* [BRIEF]:
Retype the records below from the line with "Produto Indisponível" up to and including the line with "ENVIAR DADOS".

== == ==

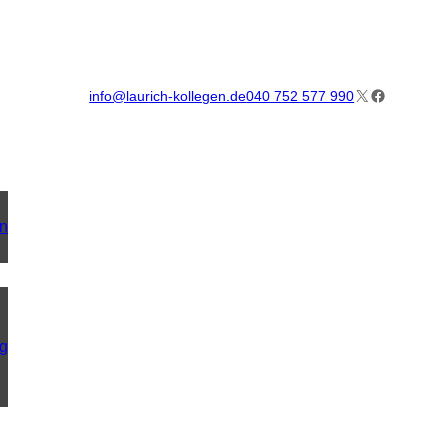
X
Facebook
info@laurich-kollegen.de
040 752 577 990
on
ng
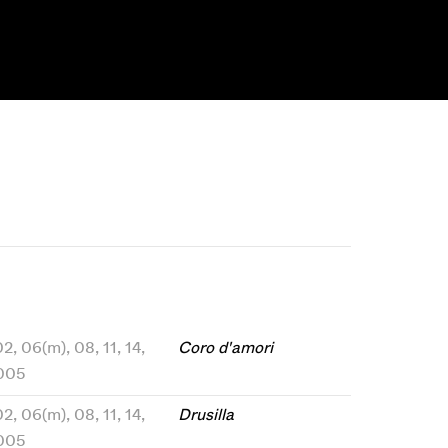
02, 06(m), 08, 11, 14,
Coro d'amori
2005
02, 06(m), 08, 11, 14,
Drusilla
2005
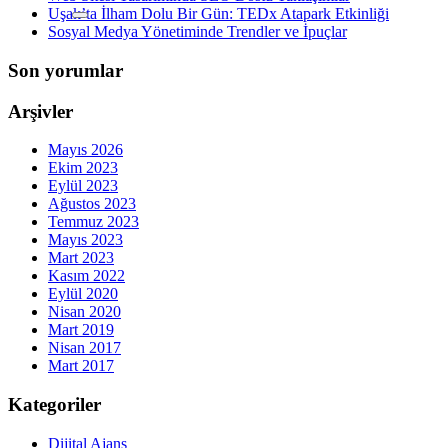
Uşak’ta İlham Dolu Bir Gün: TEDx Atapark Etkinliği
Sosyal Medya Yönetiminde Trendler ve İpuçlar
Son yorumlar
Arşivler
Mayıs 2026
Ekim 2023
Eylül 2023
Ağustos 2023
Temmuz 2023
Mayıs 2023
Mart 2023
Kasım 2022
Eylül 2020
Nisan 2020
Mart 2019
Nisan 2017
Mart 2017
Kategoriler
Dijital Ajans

== == ==

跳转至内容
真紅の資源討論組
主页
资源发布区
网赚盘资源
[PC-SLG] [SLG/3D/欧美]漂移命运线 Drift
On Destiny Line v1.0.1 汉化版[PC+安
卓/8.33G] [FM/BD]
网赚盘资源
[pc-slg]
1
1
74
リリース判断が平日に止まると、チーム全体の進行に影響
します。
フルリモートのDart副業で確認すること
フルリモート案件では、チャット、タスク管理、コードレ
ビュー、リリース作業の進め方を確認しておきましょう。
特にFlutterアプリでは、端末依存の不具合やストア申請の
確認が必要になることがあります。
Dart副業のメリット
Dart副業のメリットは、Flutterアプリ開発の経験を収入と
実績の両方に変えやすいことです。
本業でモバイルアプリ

== == ==

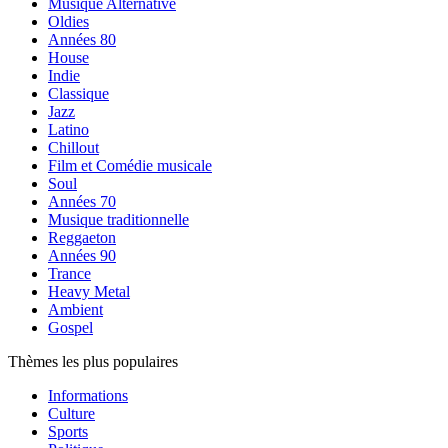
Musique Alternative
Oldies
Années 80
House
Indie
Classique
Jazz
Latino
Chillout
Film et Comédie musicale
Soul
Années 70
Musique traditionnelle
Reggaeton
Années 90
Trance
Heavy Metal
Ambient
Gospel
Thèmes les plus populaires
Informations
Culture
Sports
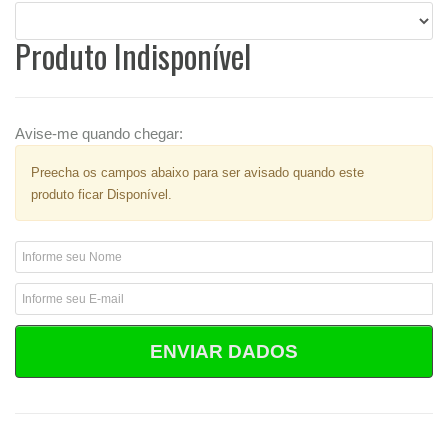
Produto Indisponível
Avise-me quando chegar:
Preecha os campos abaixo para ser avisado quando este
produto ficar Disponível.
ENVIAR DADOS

== == ==

* [SOLUTION]:
Produto Indisponível
Avise-me quando chegar:
Preecha os campos abaixo para ser avisado quando este
produto ficar Disponível.
ENVIAR DADOS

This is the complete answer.